La chambre sociale de la Cour de cassation, saisie d’une question relative à la prescription de l’action en paiement de l’indemnité d’occupation au profit d’un télétravailleur, rend une décision pour le moins surprenante, non pas concernant la prescription, mais concernant les cas dans lesquels cette indemnité est due, élargissant nettement les hypothèses jusqu’ici connues.

Depuis la pandémie de Covid-19, le télétravail est devenu une composante incontournable de l’organisation du travail. D’abord mis en place dans l’urgence, il s’est progressivement installé dans la durée, au point de devenir un mode habituel d’exercice de l’activité pour de nombreux salariés. Cette évolution rapide n’a pas été sans soulever des interrogations juridiques, et notamment celle des conséquences financières du télétravail.

Parmi les premières problématiques apparues, celle des frais professionnels générés par l’exercice d’une activité à domicile a été centrale. Connexion Internet, électricité, chauffage, mobilier, matériel informatique sont autant de dépenses que le salarié engage lorsqu’il accomplit son travail depuis son domicile, et donc au profit de son employeur. Même si certaines entreprises ont peiné à l’admettre, il a été globalement admis que ces frais, à condition d’être justifiés ou évalués forfaitairement, devaient être pris en charge par l’employeur et bénéficier du traitement des frais professionnels. La publication par l’Urssaf d’un barème d’indemnisation forfaitaire, un an avant la pandémie, a permis d’accélérer la mise en place de cette allocation dans les entreprises. Ce barème reste cependant relativement modique – à peine plus de deux euros par jour télétravaillé – et n’a pas vocation à couvrir les autres implications du télétravail, notamment l’usage d’un espace privé pour des besoins professionnels.

L’indemnité d’occupation appliquée de manière générale ?

L’apparition dans le débat juridique d’une indemnité visant à compenser la contrainte que représente l’occupation du domicile privé à des fins professionnelles, ne date pas d’hier. Cette indemnité de sujétion ne vise pas les frais engagés, mais la seule contrainte que représente l’occupation d’une partie du domicile personnel pour les besoins de son travail, notamment en raison de l’immixtion dans la vie privée qu’elle implique.

Jusqu’à récemment, cette indemnité n’était imposée aux employeurs que dans des cas bien spécifiques et notamment, lorsque le salarié ne disposait d’aucune alternative pour exercer son activité en raison de l’absence de locaux professionnels mis à sa disposition. Cette jurisprudence déjà ancienne (arrêt du 7 avril 2010) n’a pas été difficile à faire accepter aux employeurs désireux de faire accepter le principe du télétravail à temps plein car elle ne représentait pas un coût comparable à l’économie réalisée par l’absence de locaux. Si le principe de l’indemnité de sujétion a été posé, le montant pouvait rester relativement modeste, notamment pour les salariés n’entreposant aucun matériel ou peu de dossiers chez eux et ne justifiant finalement que d’une contrainte très limitée.

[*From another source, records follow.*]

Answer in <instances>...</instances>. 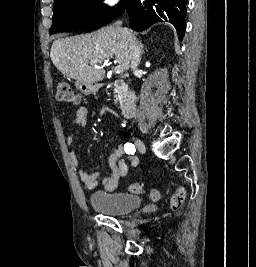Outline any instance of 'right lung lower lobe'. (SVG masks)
<instances>
[{
  "instance_id": "98d812e1",
  "label": "right lung lower lobe",
  "mask_w": 256,
  "mask_h": 267,
  "mask_svg": "<svg viewBox=\"0 0 256 267\" xmlns=\"http://www.w3.org/2000/svg\"><path fill=\"white\" fill-rule=\"evenodd\" d=\"M188 0H130L126 6L130 28L143 31L156 22H170L182 40L186 27Z\"/></svg>"
}]
</instances>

Une situation plus discutable a fait l’objet d’un arrêt récent de la Cour d’appel de Paris (cour d’appel de Paris, 21 décembre 2023 n° 20/05912). Cette fois, les juges d’appel ont estimé que l’indemnité d’occupation était due alors que l’employeur disposait bien de locaux et qu’il n’était pas à l’origine du passage en 100 % télétravail. L’hypothèse était celle d’un télétravail à 100 % préconisé par le médecin du travail. Même si cette décision a pu surprendre, le télétravail étant dans cette hypothèse subi par l’employeur, il faut rappeler que les préconisations médicales imposant un aménagement de poste doivent, pour leurs conséquences financières, être assumées par l’employeur. C’est ainsi compréhensible que les juges aient pu concevoir la mise en télétravail à temps plein comme un aménagement de poste pour raisons médicales dont les conséquences financières devaient être assumées par l’employeur et ordonner le versement d’une indemnité d’occupation au profit du salarié.

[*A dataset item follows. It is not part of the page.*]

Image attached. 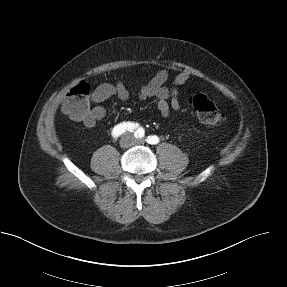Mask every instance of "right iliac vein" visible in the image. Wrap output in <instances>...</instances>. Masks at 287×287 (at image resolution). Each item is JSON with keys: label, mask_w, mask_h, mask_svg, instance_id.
Listing matches in <instances>:
<instances>
[{"label": "right iliac vein", "mask_w": 287, "mask_h": 287, "mask_svg": "<svg viewBox=\"0 0 287 287\" xmlns=\"http://www.w3.org/2000/svg\"><path fill=\"white\" fill-rule=\"evenodd\" d=\"M131 143H132V137L129 134L122 137V139L120 140V145L123 148L130 146Z\"/></svg>", "instance_id": "obj_1"}]
</instances>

Hors de ces cas particuliers, l’indemnité de sujétion n’était donc jusqu’à présent pas obligatoire. Le passage en télétravail, hybride ou à temps plein, ne donnait lieu à aucune compensation supplémentaire, en dehors des frais professionnels, ces derniers étant même parfois ignorés par des employeurs conscients que le télétravail est une modalité d’exécution du travail souhaitée par les salariés.

L’arrêt du 19 mars 2025 : une évolution marquante ?

Tout pourrait changer à la suite de l’arrêt publié au bulletin et rendu par la Cour de cassation le 19 mars 2025.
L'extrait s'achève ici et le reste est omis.